I scoot over the sheets and pull her into me, the blanket between us rumpling. “I’m sorry, baby.” My fingers sink in her hair and my lips touch her forehead. “I promise I’ll protect you. No matter what we are.” No matter whether we’re together or not.

“I don’t need you to protect me,” she murmurs, it’s hardly even a whisper. “I don’t need you to fight my battles or be angry at him.”

Oh, she has no idea about the extent of my true feelings right now. The only reason I’m not trashing this room is because I don’t want her to be back to the same hell she got out of. Besides, I’ve had years of practicing self-control, and spouting empty threats right now seems futile.

“I just want to be done with that part of my life,” Drew goes on. “For good.”

“Thank you for telling me.”

“Thank you for not interrupting.” She presses a kiss to the hollow of my neck and my blood stirs like an eddy.

We lie there in silence, with nothing but the barely distinguishable sounds of our breathing.
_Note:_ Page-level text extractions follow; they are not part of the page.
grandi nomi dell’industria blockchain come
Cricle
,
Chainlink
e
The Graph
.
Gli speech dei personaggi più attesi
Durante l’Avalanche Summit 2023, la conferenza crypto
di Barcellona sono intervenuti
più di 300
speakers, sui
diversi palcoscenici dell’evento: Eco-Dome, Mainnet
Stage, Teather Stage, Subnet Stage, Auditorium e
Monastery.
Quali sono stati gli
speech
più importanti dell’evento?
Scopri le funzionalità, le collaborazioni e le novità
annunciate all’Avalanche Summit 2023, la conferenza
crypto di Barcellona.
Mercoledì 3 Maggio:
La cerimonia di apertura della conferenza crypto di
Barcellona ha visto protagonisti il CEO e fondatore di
Limbs tangled. Layers of fabric between our bodies heated. It’s only some time later that I realize she’s wearing very little.

I shift and grab the corner of my blanket to cover her back and shoulders. Her hands come around my neck, her breasts press to my chest. She doesn’t say anything else. She simply falls asleep in my arms.

My ribs are sore and there’s a warm body draped over mine when I wake the next morning. It takes me a second to realize who this body—lean, taut, and deceivingly slender—belongs to.

Drew.

Then a sick feeling washes through me like a river through a broken dam when the memories of our conversation last night return tenfold. My fingers curl into a tight fist and my pulse plummets.

I know there’s another world out there, a world that’s not always fair, a world that not everyone deserves, but they have to endure it anyway, and Drew has lived in that world and has seen the worst of it, and for that, I’m drawn to her even more.

I’m drawn like a slice of metal to a giant magnet and that frightens me just as much as not being able to play drums.

She stirs in my arms and with only the blanket and her thin nightgown separating us, the heat of her skin singes me like a thousand suns.

“Hey,” I say quietly into her hair, attempting to keep my breathing under control.

Oblivious to the effect she’s having on me right now, Drew stretches. Lazily, like a cat. “Good morning.”

“How did you sleep?” I tuck a stray lock behind her ear and run my index finger over the curve of her cheek.